Ayaan Hirsi Ali Loses Her Home
posted at 12:05 am on April 30, 2006 by Bryan
Via Peaktalk, the story of Ayaan Hirsi Ali just gets worse. Hirsi Ali is the Somali-born Dutch parliamentarian whose outspokenness on the rights of women under Islam has made her a marked woman. Islamists have issued a fatwa calling for her death. And now she’s been evicted by court order at the request of her neighbors, who find her security concerns a nuisance. The Dutch court used superseding European law as the basis of its ruling:
The court considers in its ruling that the neighbors have been put into a situation that has contributed to them feeling less safe in their own house. That feeling is extended to the communal living spaces of the apartment complex, but also to their own apartments. The court argues that this is a severe violation of one’s private life (as per Article 8 of the European Treaty for Human Rights).

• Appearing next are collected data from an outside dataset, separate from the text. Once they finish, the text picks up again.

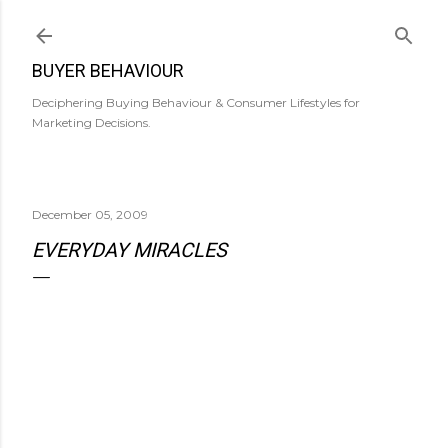
Skip to main content
BUYER BEHAVIOUR
Deciphering Buying Behaviour & Consumer Lifestyles for
Marketing Decisions.
December 05, 2009
EVERYDAY MIRACLES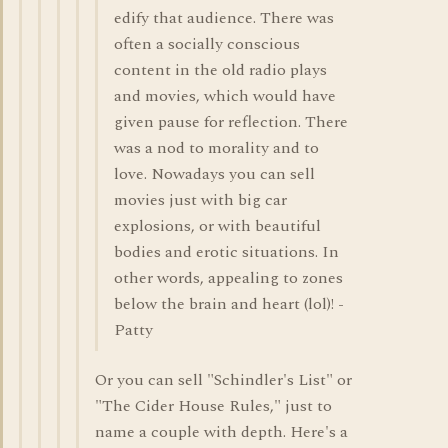
edify that audience. There was
often a socially conscious
content in the old radio plays
and movies, which would have
given pause for reflection. There
was a nod to morality and to
love. Nowadays you can sell
movies just with big car
explosions, or with beautiful
bodies and erotic situations. In
other words, appealing to zones
below the brain and heart (lol)! -
Patty
Or you can sell "Schindler's List" or
"The Cider House Rules," just to
name a couple with depth. Here's a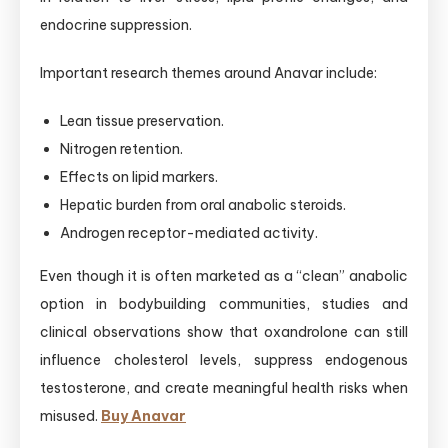
endocrine suppression.
Important research themes around Anavar include:
Lean tissue preservation.
Nitrogen retention.
Effects on lipid markers.
Hepatic burden from oral anabolic steroids.
Androgen receptor-mediated activity.
Even though it is often marketed as a “clean” anabolic
option in bodybuilding communities, studies and
clinical observations show that oxandrolone can still
influence cholesterol levels, suppress endogenous
testosterone, and create meaningful health risks when
misused.
Buy Anavar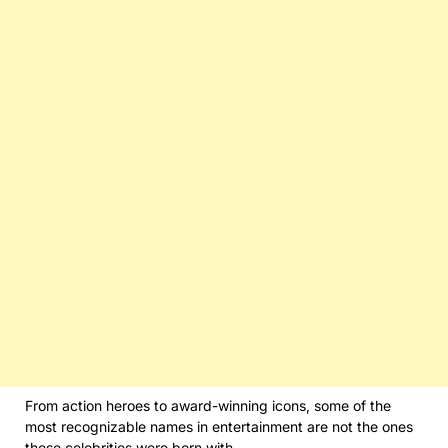
From action heroes to award-winning icons, some of the
most recognizable names in entertainment are not the ones
these celebrities were born with.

Hirsi Ali hasn’t broken any laws; she has criticized the lack of women’s rights under Islam, which under Dutch law she is supposedly free to do. The threats against her for speaking out are for real: Her friend and co-producer on the film Submission, Theo Van Gogh, was brutally murdered by an Islamist on the streets of Amsterdam. But the law that isn’t doing anything about the Islamists issuing fatwas and threatening death evicts Hirsi Ali from her own home because her security problems are too much to bear for her neighbors, citing an abstract violation of private life. It would seem to me that if there’s a violation of one’s private life going on here, it’s being done by the Islamists who are stalking Ayaan Hirsi Ali. Wherever she ends up, they will continue to stalk her. If her new neighbors sue, she will be evicted again.
Where can she possibly live where her neighbors won’t be similarly inconvenienced by the fatwa against her? I doubt the Dutch court realizes what it has wrought here. Her eviction, supposing it stands up all the way through the Dutch supreme court, is empowering to the Islamists, who can now hound the outspoken via word, action and now by proxy through the Dutch courts and the squeamishness of the average Dutch citizen. This is the beginning of state-sanctioned dhimmitude in Europe.